Job item:
Starting at the first line of the listing below, repeat each line exactly until the line containing "text: this ->", which you include. Leave out pictures.

Data provided:
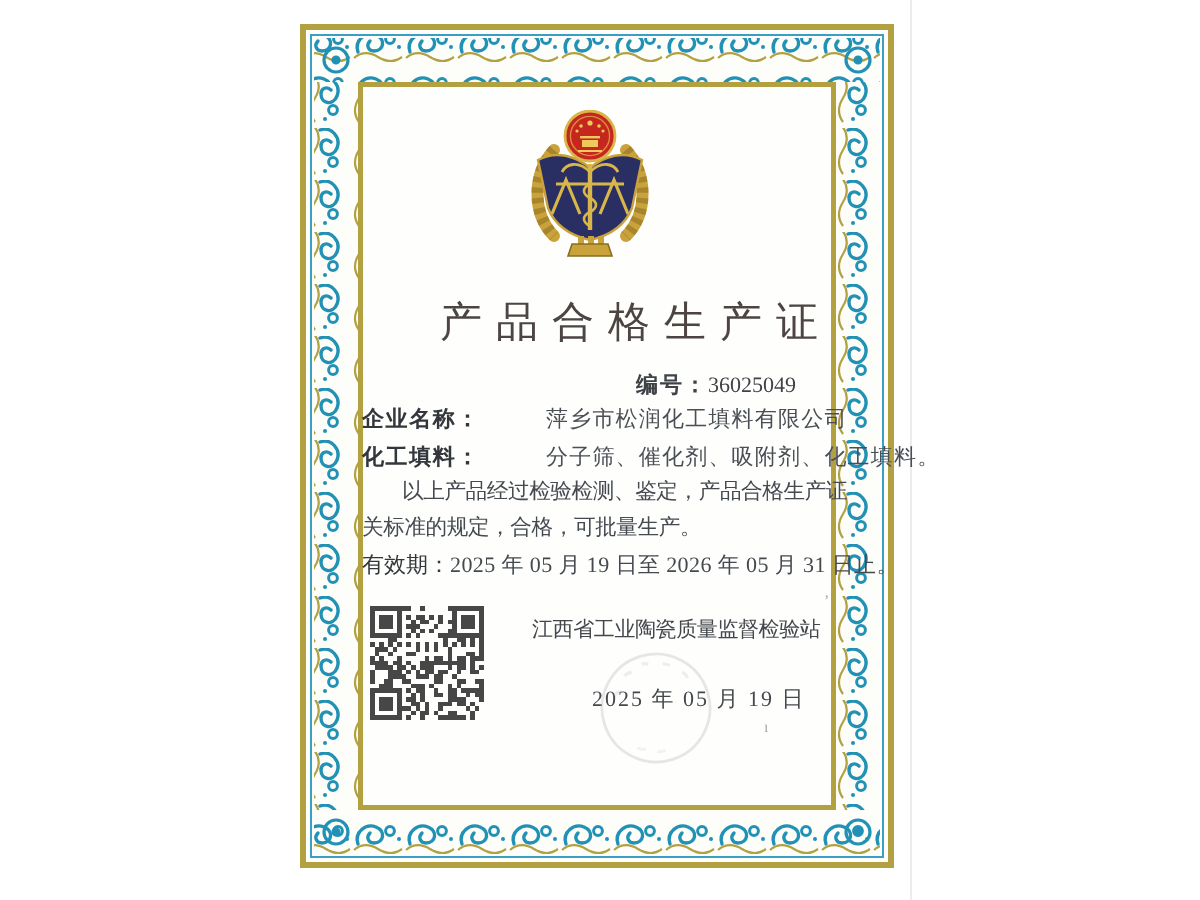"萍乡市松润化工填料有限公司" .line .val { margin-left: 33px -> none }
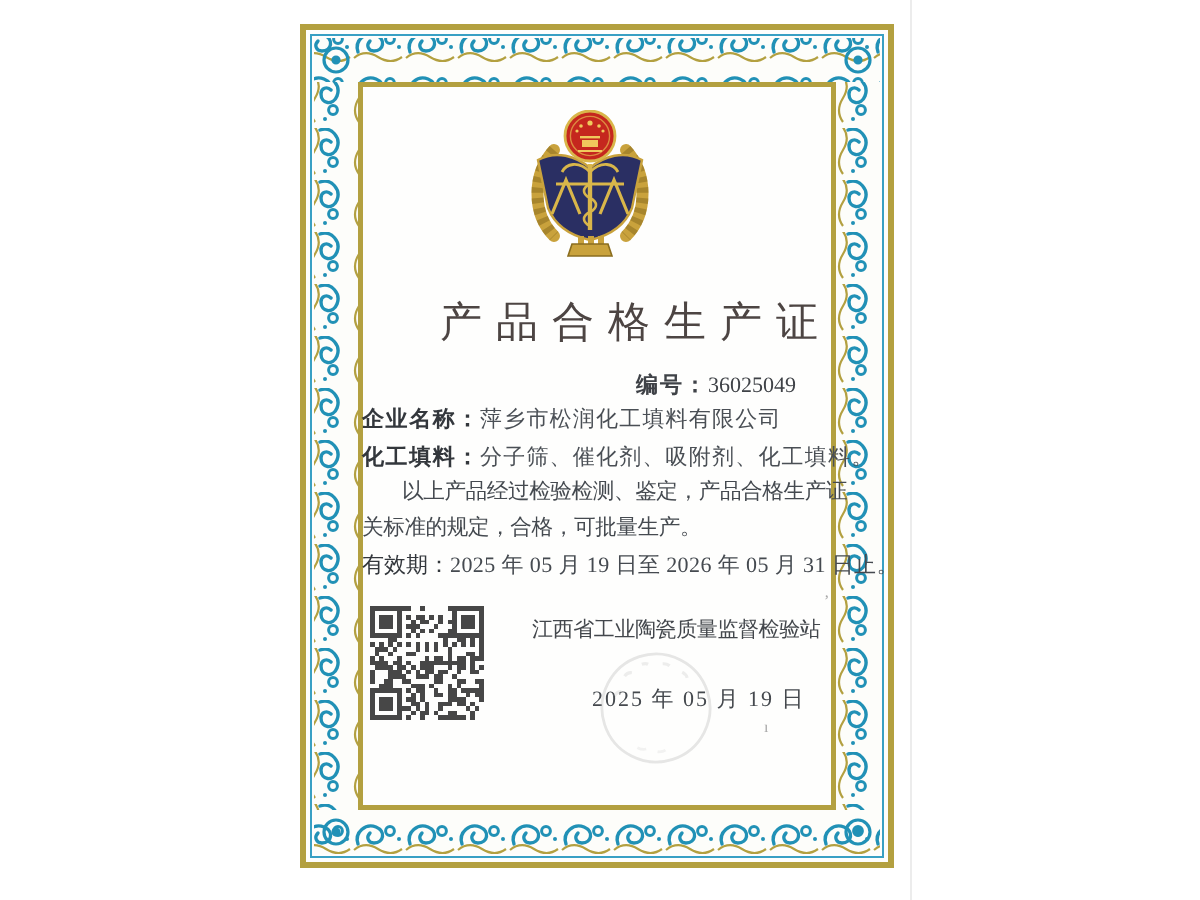"有效期：" .validity .lbl { font-weight: normal -> bold }
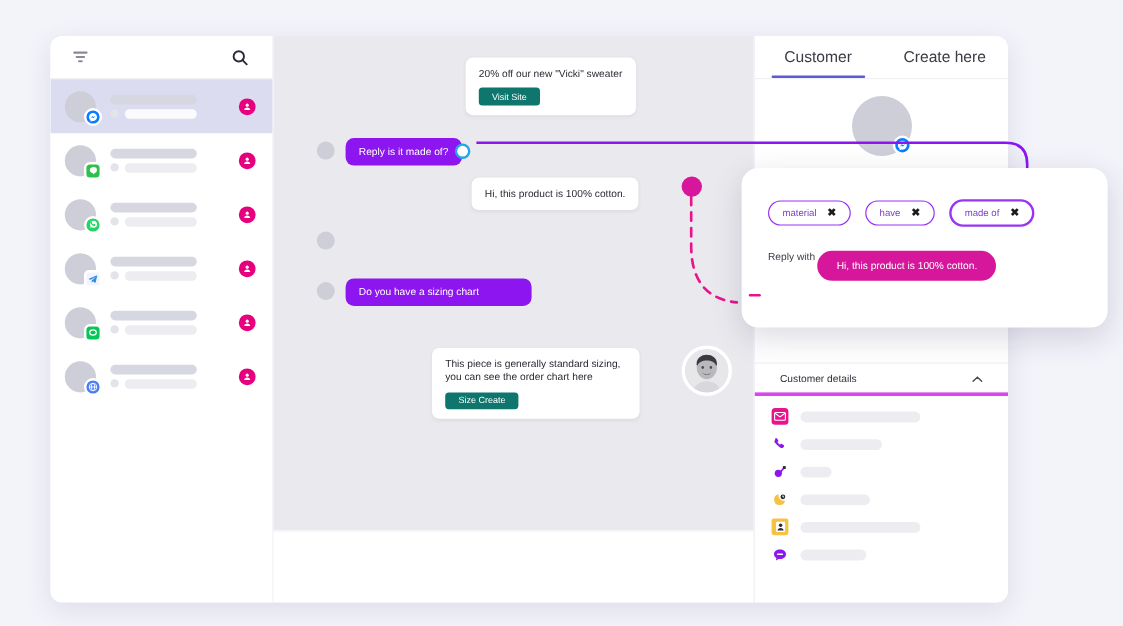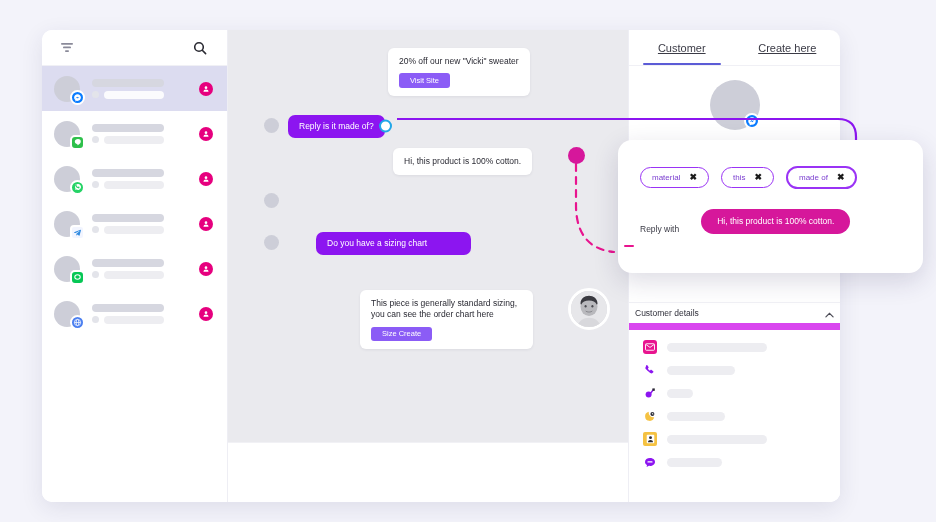"Customer" .tab { font-size: 11px -> 13px; text-decoration: underline -> none }
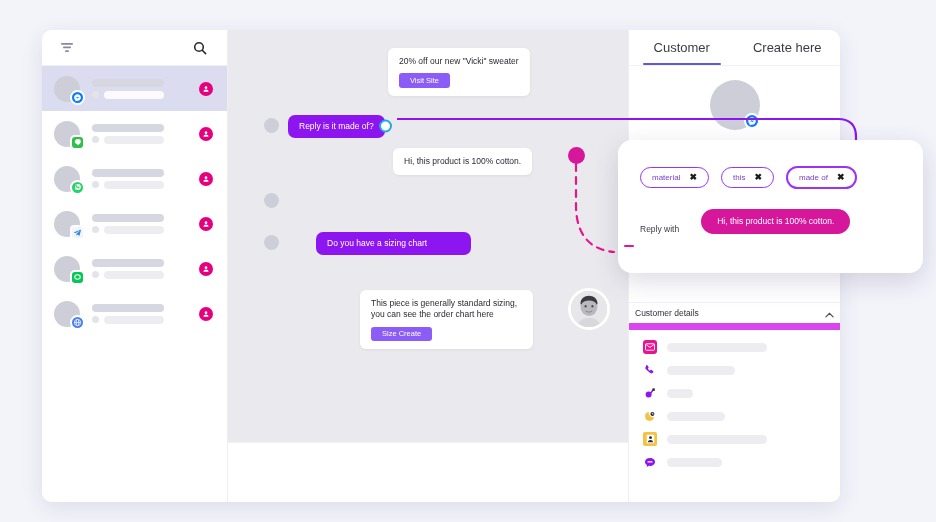"Visit Site" .dark-pill { background: #8b5cf6 -> #0f766e }
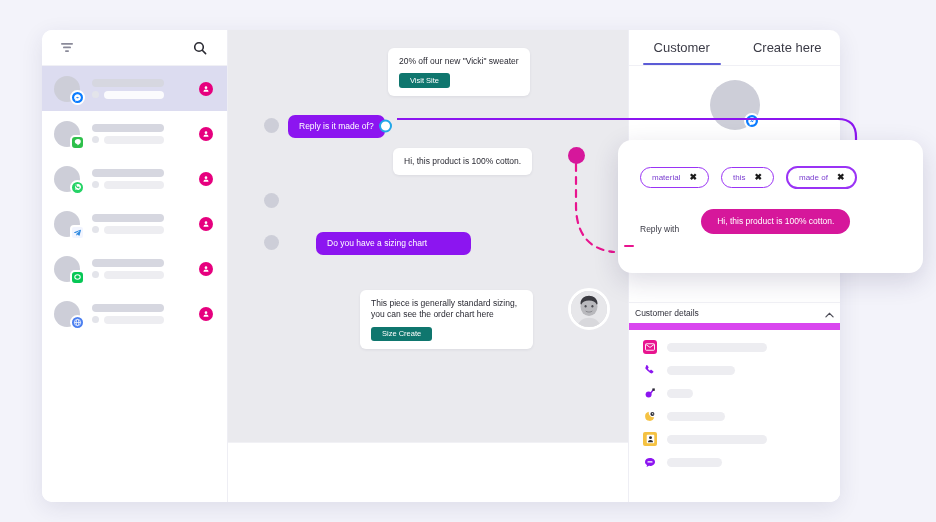"this" span { text: this -> have }
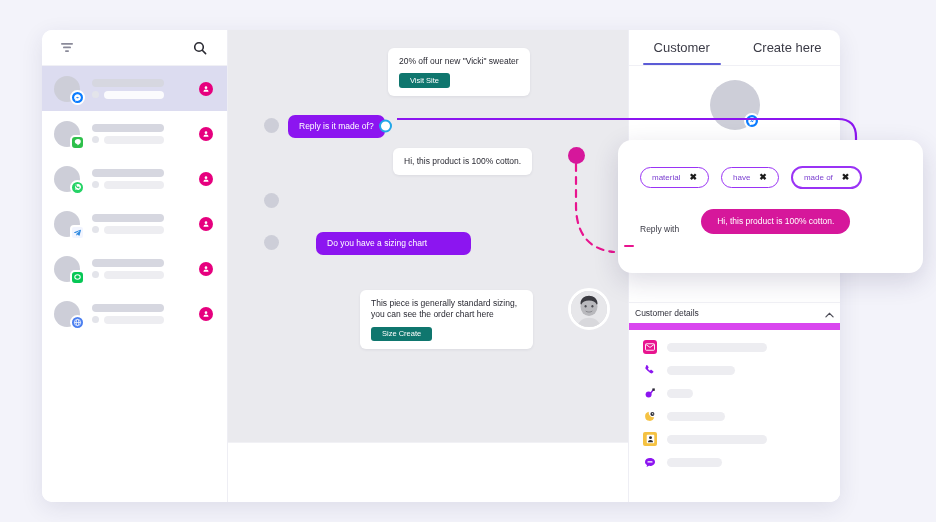"Reply with" .reply-row { align-items: flex-end -> flex-start; gap: 22px -> 2px }
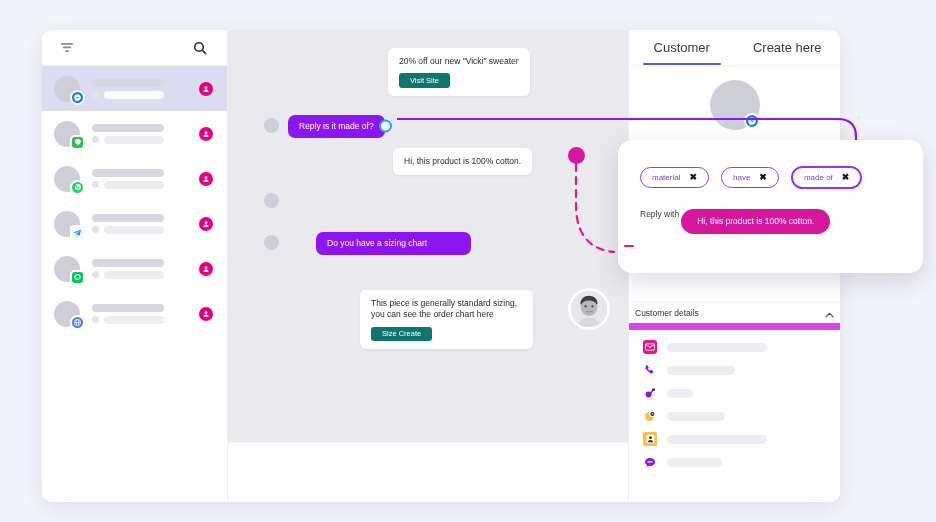"Do you have a sizing" div.msg { gap: 28px -> none }
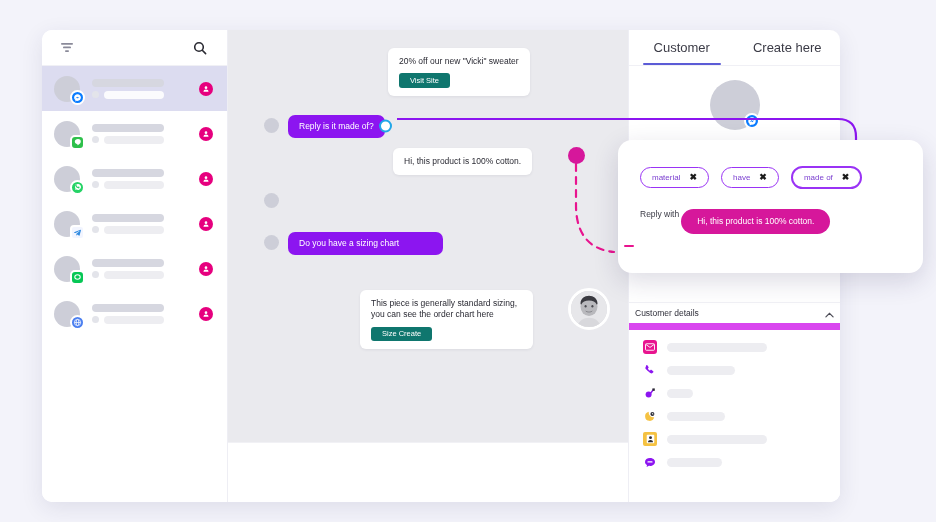"Customer details" .cd-header { border-bottom: 7px solid #d946ef -> 3px solid #d946ef; padding: 0 6px -> 0 21px }
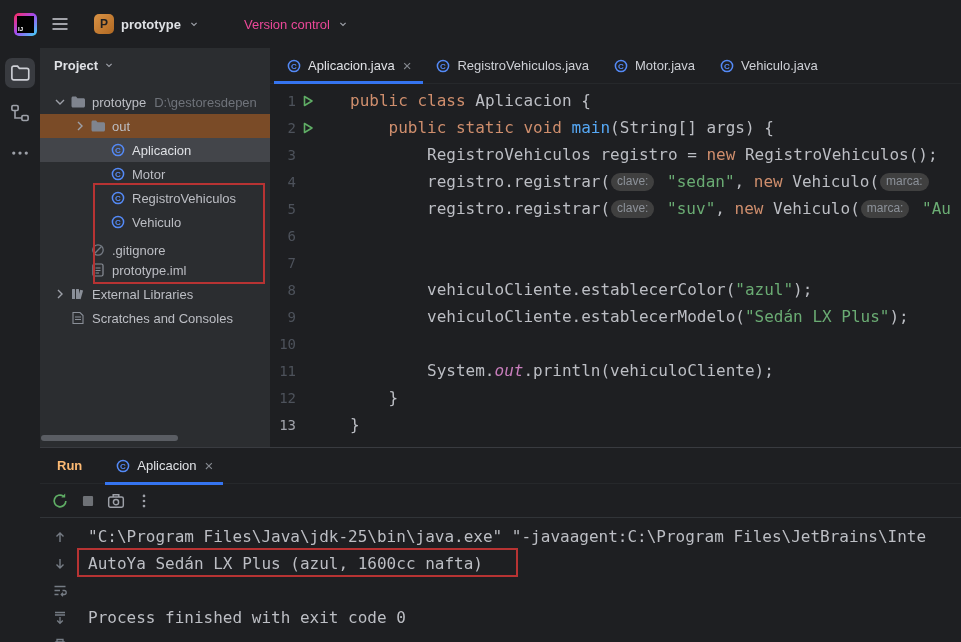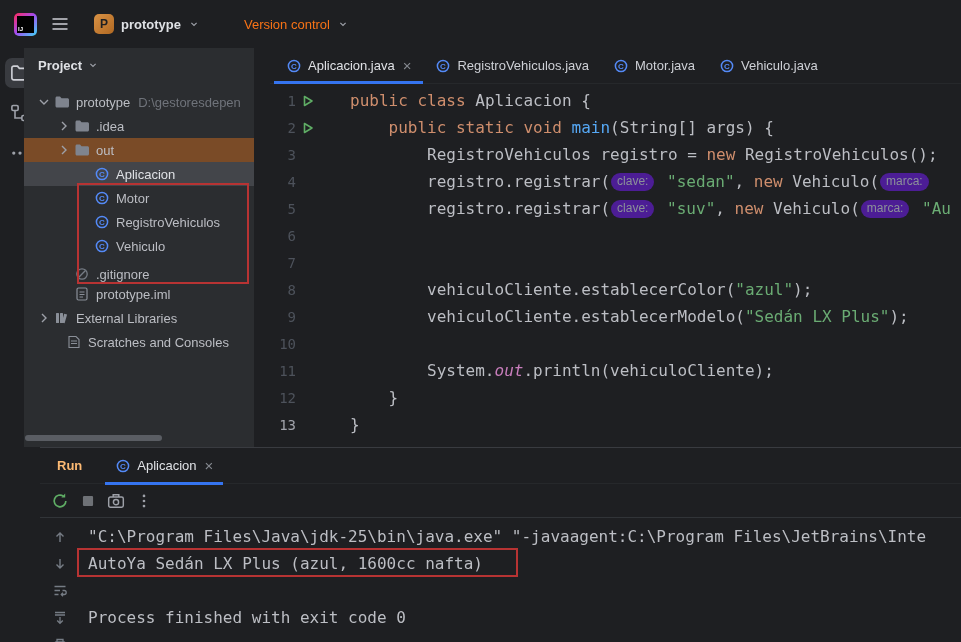"Version control" .tb-label.dim { color: #f97316 -> #ec4899 }
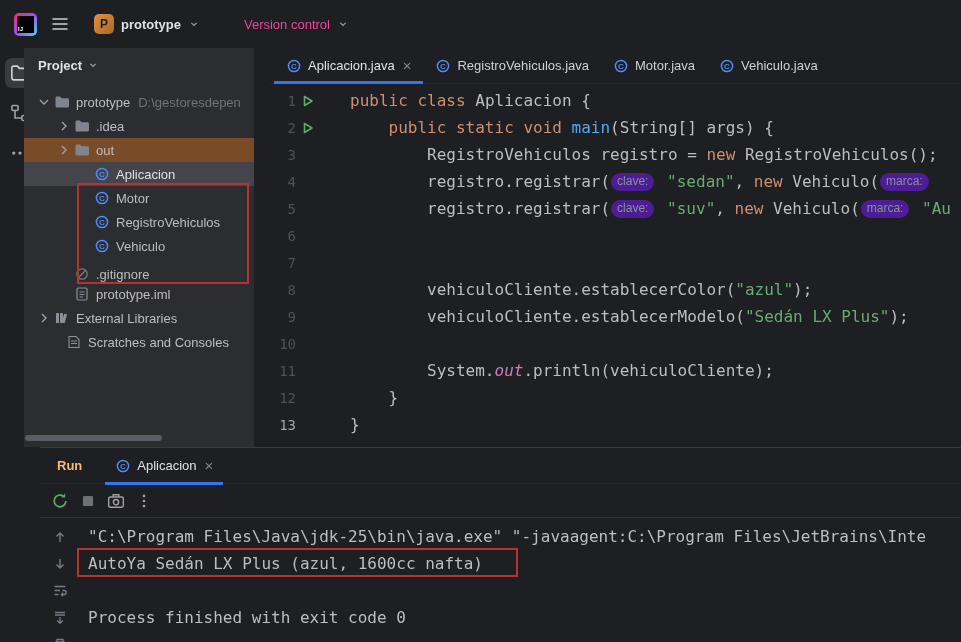"Project" .project-panel { left: 24px -> 40px }
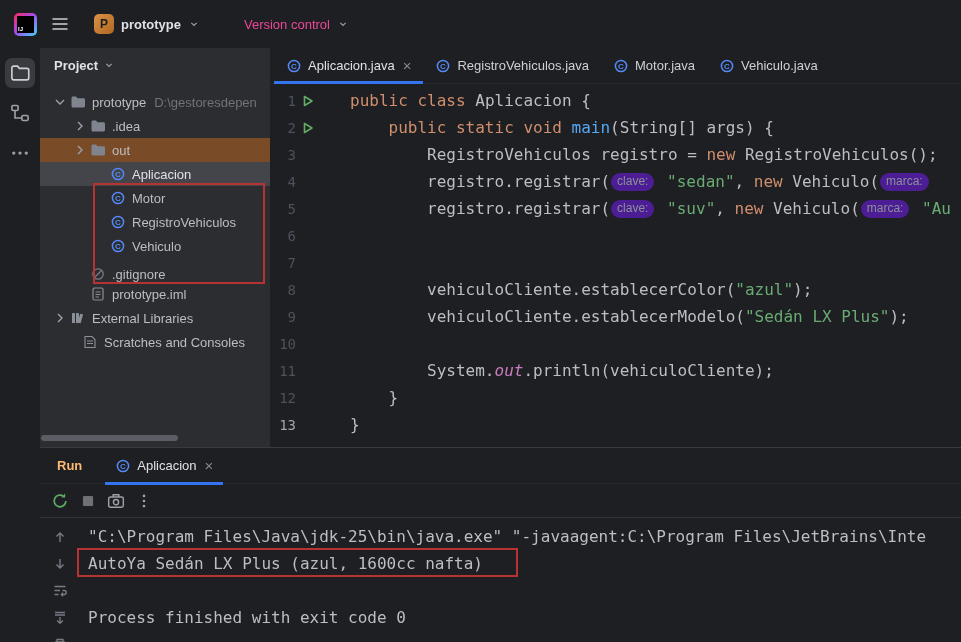".idea" div.tree-row { html: <div> <span> <svg> <path></path> </svg> </span> <span> <svg> <path></path> </svg> </span> <span>.idea</span> </div> -> none }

Completed task:
"萍乡市松润化工填料有限公司" .line .val { margin-left: 33px -> none }
"有效期：" .validity .lbl { font-weight: normal -> bold }
"Customer" .tab { font-size: 11px -> 13px; text-decoration: underline -> none }
"Visit Site" .dark-pill { background: #8b5cf6 -> #0f766e }
"this" span { text: this -> have }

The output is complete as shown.